▶ _WHAT TO DO_
Print the part of the forum thread that opens with the words containing "HI PaulieDC" and closes with "composers and music.", copied exactly.

I only want to use it for my own compositions/music and maybe I should get a 2nd-hand Spectrasonics Omnisphere instead? I really appreciate all of the info you and Laurin Lenschow provided (and others too). Sadly I'm making very little money at te moment and that's a factor. 

Cheers, DoFuzz


----------



## PaulieDC (Nov 19, 2020)

BTW, Orchestral Tools' Layers is another freebie with decent articulations: Layers


----------



## DoFuzz (Nov 20, 2020)

HI PaulieDC 

Thx I just happened to come across OT but thanks! It's a very nice forum here and I'll have to do more research to find what will be OK for me. Nice car btw and the Rembrandt words!

Cheers, DoFuzz


----------



## DoFuzz (Nov 20, 2020)

I've decided to try to sell some guitar stuff I rarely use and wait for a while and see what I can do with the free BBC Orch Discover and Orchestral Tools plugins and learn what I can do with them plus the Logic DAW. That said and after some research I've decided that more "cinematic" and modern sounding libraries might be the way to go for me - but later - since I mainly like more modern classical composers and music.

▶ _RECORDED INFORMATION_
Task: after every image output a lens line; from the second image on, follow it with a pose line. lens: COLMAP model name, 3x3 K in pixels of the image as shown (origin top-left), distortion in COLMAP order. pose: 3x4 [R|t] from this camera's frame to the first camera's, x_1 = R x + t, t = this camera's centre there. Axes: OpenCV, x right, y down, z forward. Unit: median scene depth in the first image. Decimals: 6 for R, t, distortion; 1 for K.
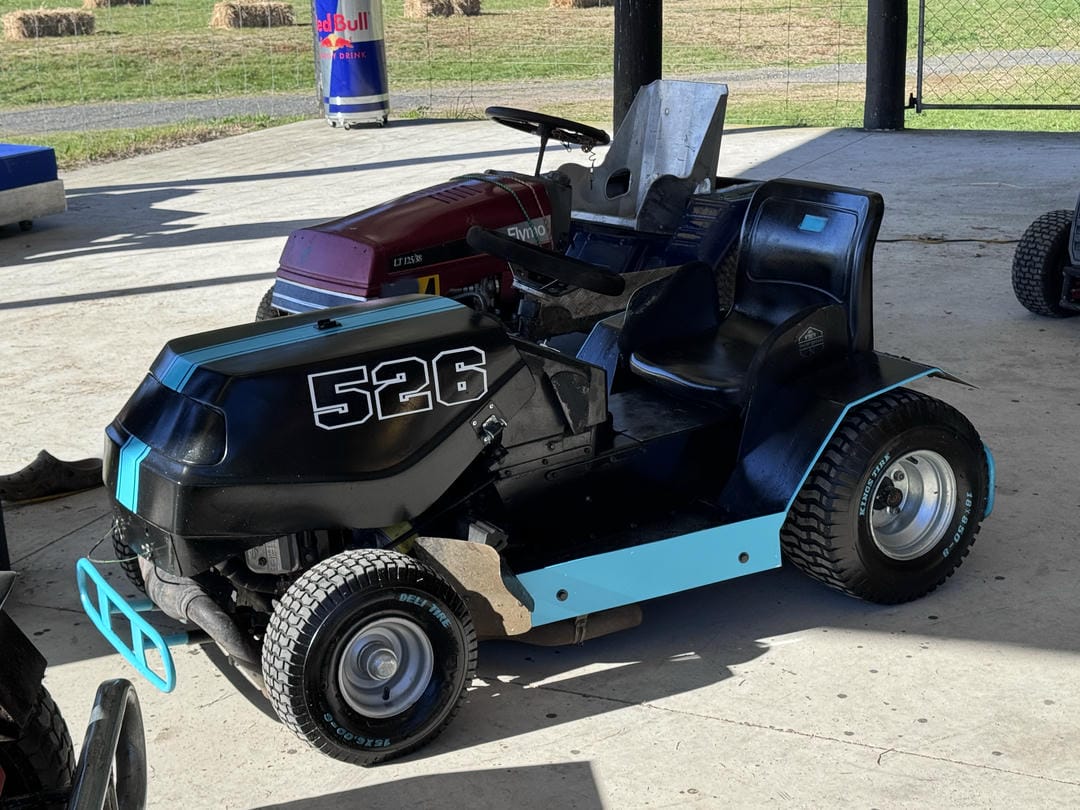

▶ _EXERCISE RESULT_
HI PaulieDC 

Thx I just happened to come across OT but thanks! It's a very nice forum here and I'll have to do more research to find what will be OK for me. Nice car btw and the Rembrandt words!

Cheers, DoFuzz


----------



## DoFuzz (Nov 20, 2020)

I've decided to try to sell some guitar stuff I rarely use and wait for a while and see what I can do with the free BBC Orch Discover and Orchestral Tools plugins and learn what I can do with them plus the Logic DAW. That said and after some research I've decided that more "cinematic" and modern sounding libraries might be the way to go for me - but later - since I mainly like more modern classical composers and music.